Nesse sentido, é essencial apontar que o Regulamento de Inteligência Artificial da União Europeia (“EU AI Act”) proíbe, por exemplo, a utilização de sistemas biométricos de IA voltados a inferir emoções de um indivíduo dentro de ambiente de trabalho ou de instituições de ensino. Da mesma forma, o EU AI Act bane sistemas biométricos de IA que buscam categorizar pessoas naturais baseados em sua raça, por exemplo.
Ainda nesse ponto, no art. 14, XI da última versão do PL 2.338/2023 (Lei de Inteligência Artificial brasileira), conforme substitutivo constante do Relatório Legislativo publicado em 18.06.2024 pelo relator Senador Eduardo Gomes, sistemas de identificação e autenticação biométrica para o reconhecimento de emoções são considerados de alto risco (ou seja, não são banidos).
Quanto ao aspecto legal, a publicação frisa que dados biométricos são considerados sensíveis, segundo o art. 5º, II da LGPD, o que atrai um risco maior para o seu tratamento. Diante do panorama acima, incluindo-se identificação e possível classificação de indivíduos a partir de neurotecnologia, as preocupações e riscos de proteção de dados e privacidade são notáveis.
No quesito de riscos legais, a ANPD reforçou ainda os possíveis vieses contidos nas bases de dados de treinamentos dos sistemas de reconhecimento facial, que podem levar a discriminação de indivíduos, bem como a questão de possíveis vazamentos dos templates biométricos que, diante da difusão do seu uso, poderia levar mais facilmente a roubos de identidade ou fraudes financeiras, por exemplo.
Nitidamente a maior preocupação da ANPD ao decorrer da publicação é com relação a função de identificar indivíduos das tecnologias de reconhecimento facial, frisando a sua múltipla funcionalidade, seja em controle de fronteiras, segurança pública, prevenção de fraudes, entre outros. Porém, o grande foco da publicação é com relação ao uso voltado para segurança pública, na vigilância em massa, em que diversos casos foram analisados pela ANPD, identificando os possíveis riscos e impactos para os indivíduos.
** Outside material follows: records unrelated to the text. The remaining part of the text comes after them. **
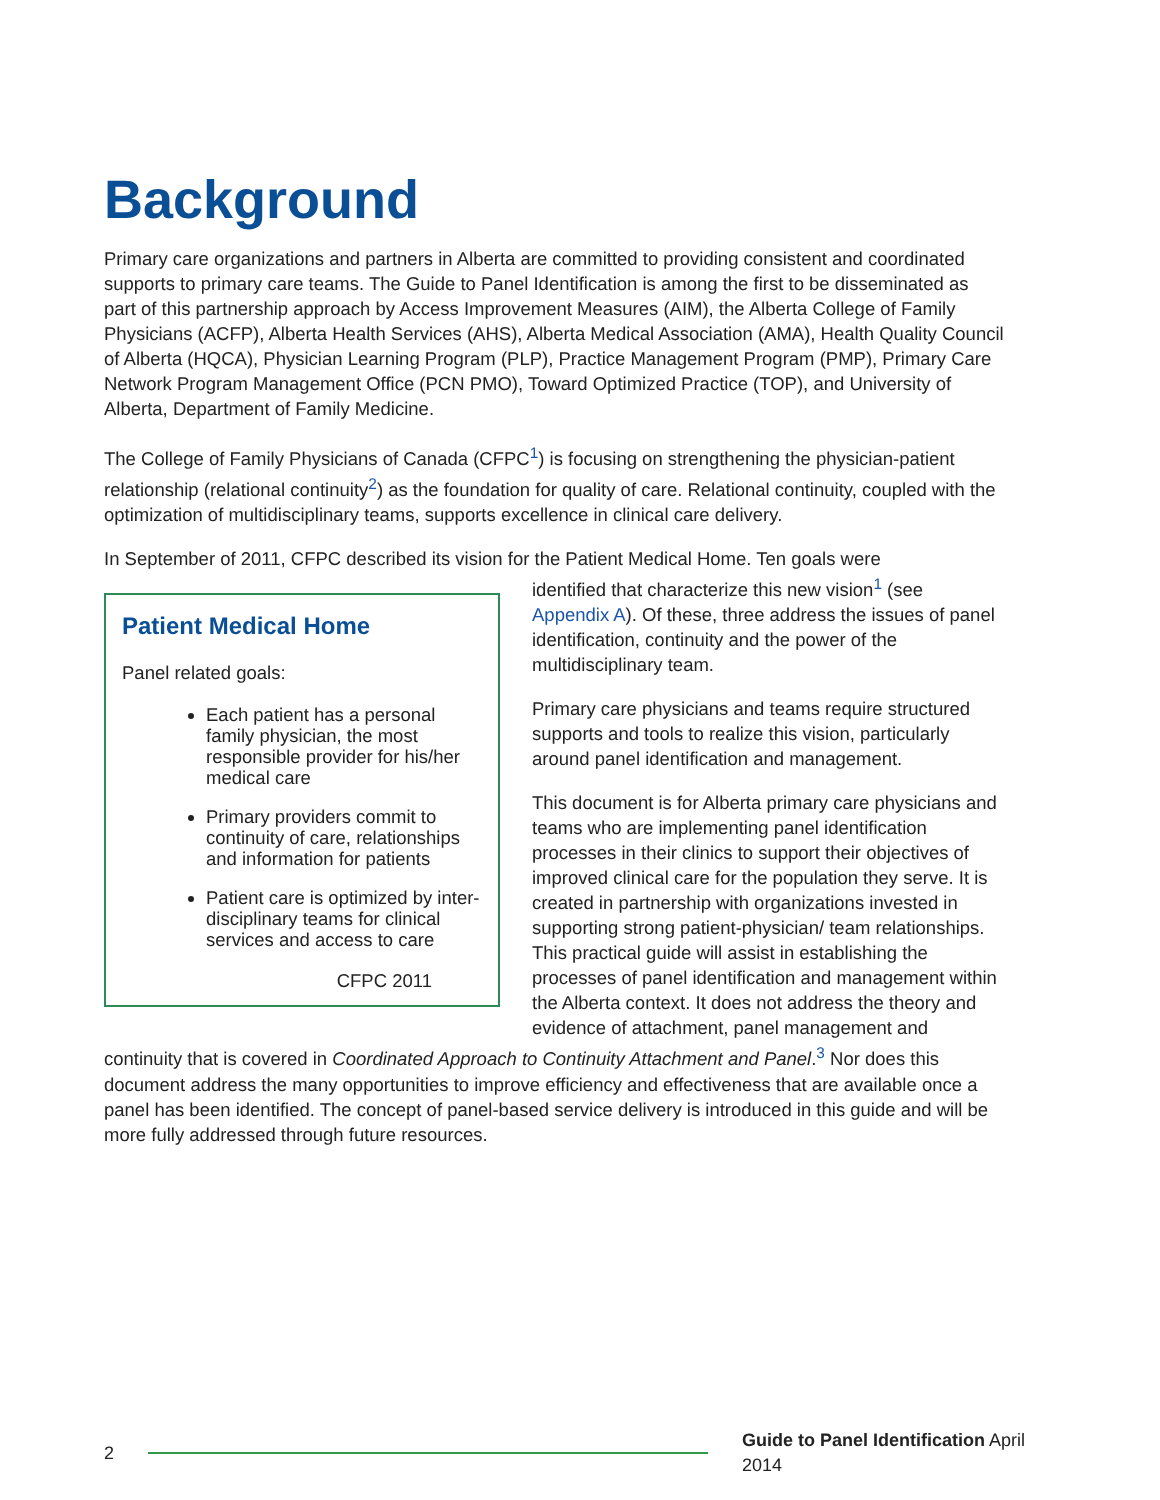Background
Primary care organizations and partners in Alberta are committed to providing consistent and coordinated supports to primary care teams. The Guide to Panel Identification is among the first to be disseminated as part of this partnership approach by Access Improvement Measures (AIM), the Alberta College of Family Physicians (ACFP), Alberta Health Services (AHS), Alberta Medical Association (AMA), Health Quality Council of Alberta (HQCA), Physician Learning Program (PLP), Practice Management Program (PMP), Primary Care Network Program Management Office (PCN PMO), Toward Optimized Practice (TOP), and University of Alberta, Department of Family Medicine.
The College of Family Physicians of Canada (CFPC<sup>1</sup>) is focusing on strengthening the physician-patient relationship (relational continuity<sup>2</sup>) as the foundation for quality of care. Relational continuity, coupled with the optimization of multidisciplinary teams, supports excellence in clinical care delivery.
In September of 2011, CFPC described its vision for the Patient Medical Home. Ten goals were
Patient Medical Home
Panel related goals:
Each patient has a personal family physician, the most responsible provider for his/her medical care
Primary providers commit to continuity of care, relationships and information for patients
Patient care is optimized by inter-disciplinary teams for clinical services and access to care
CFPC 2011
identified that characterize this new vision<sup>1</sup> (see Appendix A). Of these, three address the issues of panel identification, continuity and the power of the multidisciplinary team.
Primary care physicians and teams require structured supports and tools to realize this vision, particularly around panel identification and management.
This document is for Alberta primary care physicians and teams who are implementing panel identification processes in their clinics to support their objectives of improved clinical care for the population they serve. It is created in partnership with organizations invested in supporting strong patient-physician/ team relationships. This practical guide will assist in establishing the processes of panel identification and management within the Alberta context. It does not address the theory and evidence of attachment, panel management and continuity that is covered in Coordinated Approach to Continuity Attachment and Panel.<sup>3</sup> Nor does this document address the many opportunities to improve efficiency and effectiveness that are available once a panel has been identified. The concept of panel-based service delivery is introduced in this guide and will be more fully addressed through future resources.
2
Guide to Panel Identification April 2014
Nesse aspecto, o EU AI Act também baniu o uso de sistemas de IA de identificação biométrica, em tempo real, em espaços públicos, com algumas exceções tais como se a finalidade for identificar uma pessoa suspeita de ter cometido um crime, ou para realizar uma investigação criminal. Da mesma forma, o art. 13, VII da última versão da Lei de Inteligência Artificial brasileira proíbe sistemas de identificação biométrica à distância, em tempo real e em espaços acessíveis ao público, com algumas exceções como para busca de vítimas de crimes, de pessoas desaparecidas ou em circunstâncias que envolvam ameaça grave e iminente à vida ou à integridade física de pessoas naturais.
Importante frisar que a utilização de tecnologia de vigilância baseada em biometria facial é controversa em nível global, tanto que a Anistia International (Amnesty International), a Human Rights Watch e outras 180 organizações e especialistas pedem o banimento desses sistemas.1
A própria Federal Trade Comission (FTC) já determinou2 o banimento por cinco anos do uso de tecnologia de reconhecimento facial, utilizada para vigilância de lojas de uma rede de farmácias, por indicar falsos-positivos para pessoas que estariam furtando ou realizando algum outro ato ilegal nas dependências desses estabelecimentos. Essa tecnologia acabou discriminando determinadas pessoas, sobretudo em virtude de cor, o que levou à decisão da FTC.
A publicação da ANPD não traz indicações mais claras a respeito de medidas que companhias, que utilizam tecnologia de reconhecimento facial, poderiam implementar. Porém, como a própria ANPD afirma, esse estudo é apenas um pontapé no tema dentro da autoridade, da qual se espera um guidance mais específico em breve.